The grave, moral wrongs committed against the people in this hemisphere when the Europeans arrived -- and in this nation with the policy of Manifest Destiny by Tennessean and President James K. Polk -- will be righted. Finally. This is in God's time, not man's.

So the growing influence of Hispanics in the United States will only increase according to Constitutional standards, despite the sick call from some Republicans to take citizenship from what are called "anchor babies". What is done wrong now -- even with Crafton's referendum next year -- will ultimately be corrected in God's time as shown by Our Lady of Guadalupe.

My attorney and friend -- the grandson of German immigrants -- tells me that Hispanics statistically are the fastest to assimilate language-wise in this nation's history. As I wrote earlier on this blog, there were still people in Utica, NY, only speaking Italian in the 1990s, when I lived there.

So why are Hispanics so targeted on language? We know why. Historical bigotry continues. But Hispanics have always been able to overcome, thanks to Our Lady.

Politically, it would be better if I was not honest in revealing my family history and the ability of its members to safely navigate an English-only world. But these difficult times -- as the power structure is forced to give up some of its power -- require complete honesty. Scripture tells us that the truth will set us free.

The real human rights danger in this community is the 287g deportation program, which is enforced and operated according to the color of one's skin. The torture of Nashville mother, Mrs. Juana Villegas (DeLaPaz), and her newborn son demonstrates that.

Yet the Nashville Chamber of Commerce and elected Democratic officials have remained silent about this outrage that is destroying Hispanic families across Nashville. Hispanics -- without documentation to work and live here -- drive in fear. You can even get arrested and deported for fishing without a license. Children -- American citizens -- do not know if their parents will return home at night from going to work.

Mrs. Villegas was tortured by Nashville law enforcement authorities because of authority given them by the Bush administration. And her case is not isolated.

Hispanics here in Nashville will survive the wrong of the "EnglishFirst" proposition. They'll also overcome columnists who really don't know about them from regular, first-hand experience.

Very soon, they won't need anyone to speak for them.
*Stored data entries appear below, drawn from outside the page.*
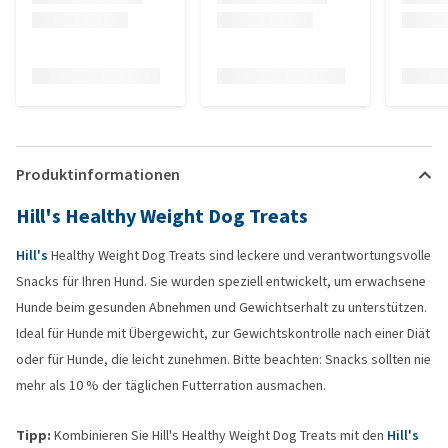
Produktinformationen
Hill's Healthy Weight Dog Treats
Hill's
Healthy Weight Dog Treats sind leckere und verantwortungsvolle
Snacks für Ihren Hund. Sie wurden speziell entwickelt, um erwachsene
Hunde beim gesunden Abnehmen und Gewichtserhalt zu unterstützen.
Ideal für Hunde mit Übergewicht, zur Gewichtskontrolle nach einer Diät
oder für Hunde, die leicht zunehmen. Bitte beachten: Snacks sollten nie
mehr als 10 % der täglichen Futterration ausmachen.
Tipp:
Kombinieren Sie Hill's Healthy Weight Dog Treats mit den
Hill's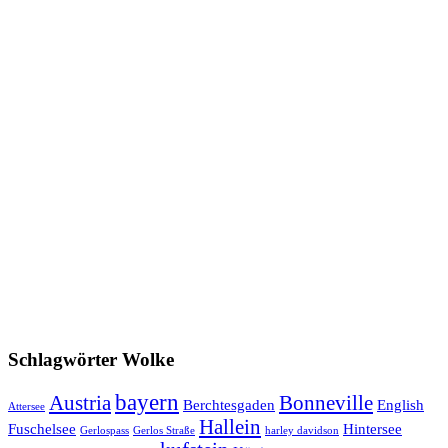
Schlagwörter Wolke
bayern
Austria
Bonneville
Berchtesgaden
English
Attersee
Hallein
Fuschelsee
Hintersee
Gerlospass
Gerlos Straße
harley davidson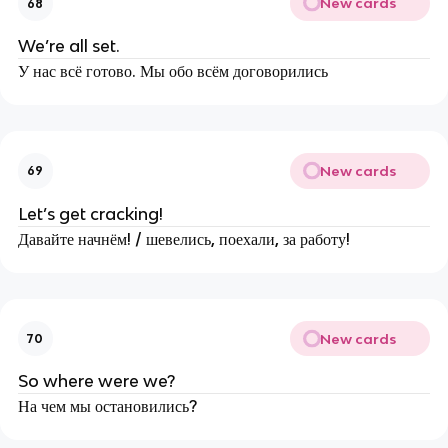
New cards
68
We’re all set.
У нас всё готово. Мы обо всём договорились
New cards
69
Let’s get cracking!
Давайте начнём! / шевелись, поехали, за работу!
New cards
70
So where were we?
На чем мы остановились?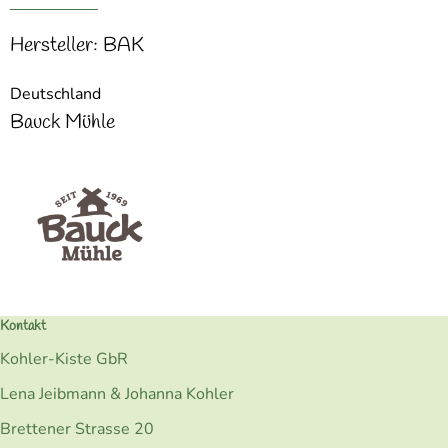
Hersteller: BAK
Deutschland
Bauck Mühle
Kontakt
Kohler-Kiste GbR
Lena Jeibmann & Johanna Kohler
Brettener Strasse 20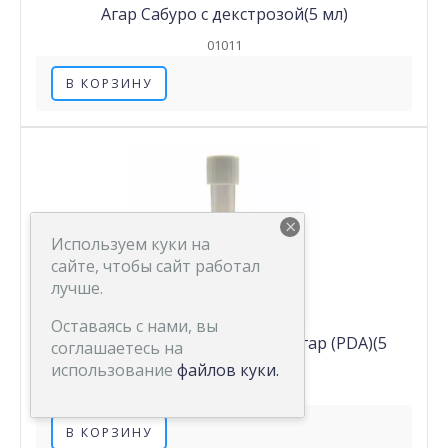
Агар Сабуро с декстрозой(5 мл)
01011
В КОРЗИНУ
×
Используем куки на
сайте, чтобы сайт работал
лучше.
Оставаясь с нами, вы
Картофельный декстрозный агар (PDA)(5
соглашаетесь на
мл)
использование
файлов куки.
01009
В КОРЗИНУ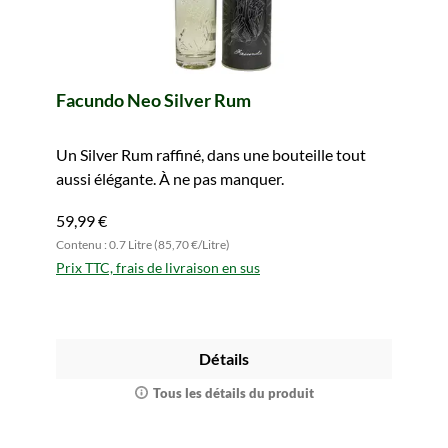
Facundo Neo Silver Rum
Un Silver Rum raffiné, dans une bouteille tout
aussi élégante. À ne pas manquer.
59,99 €
Contenu : 0.7 Litre (85,70 €/Litre)
Prix TTC, frais de livraison en sus
Détails
Tous les détails du produit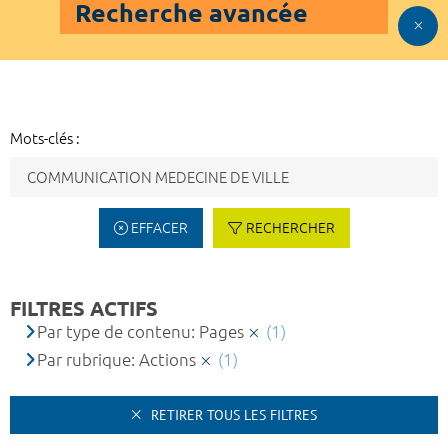
Recherche avancée
Mots-clés :
EFFACER
RECHERCHER
FILTRES ACTIFS
Par type de contenu: Pages
(1)
Par rubrique: Actions
(1)
RETIRER TOUS LES FILTRES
Their numbers will suffice to shake down the thunder -- thank you, Notre Dame -- of political and social change in Nashville and across the country. All the wrongs since 1531 will be corrected -- in God's time that endures.

4 comments:

Anonymous said...

As far as learning another language is concerned, can I put in a word for Esperanto?

I know that Esperanto is a living language, but it has great propaedeutic values as well.

Confirmation can be seen at http://www.lernu.net

Anonymous said...

They're doing jobs that most Americans are too lazy to pursue.


Very interesting and informative blog. However, the statement above seems like an opinion and not a fact. How will you get Americans to take what you write seriously or soak it in when you call most of them lazy. Is there documentation for this statement?

Anonymous said...

You're doing a good job on this blog. My one question is about your statement that the Hutto facility houses children who are actually US citizens (with undocumented parents). I haven't seen that in media reports. No doubt many of the residents of that facility can press effective assylum claims, but do you have a source for that statement?

Thanks in advance for the research info.

Anonymous said...

Mr. Chavez, with all due respect, isn't it a bit hypocritical to call out Valentine and Kerr with the statement (which I agree with):

"And the ocurrence shows what happens when columnists develop their opinions from second and third-hand sources, and not actual, first-hand experience.
for "


... and then later in your post make critical opinions about immigration policy and CCA's Hutto facility by citing "national media reports?"

Do you have "direct knowledge" of that facility?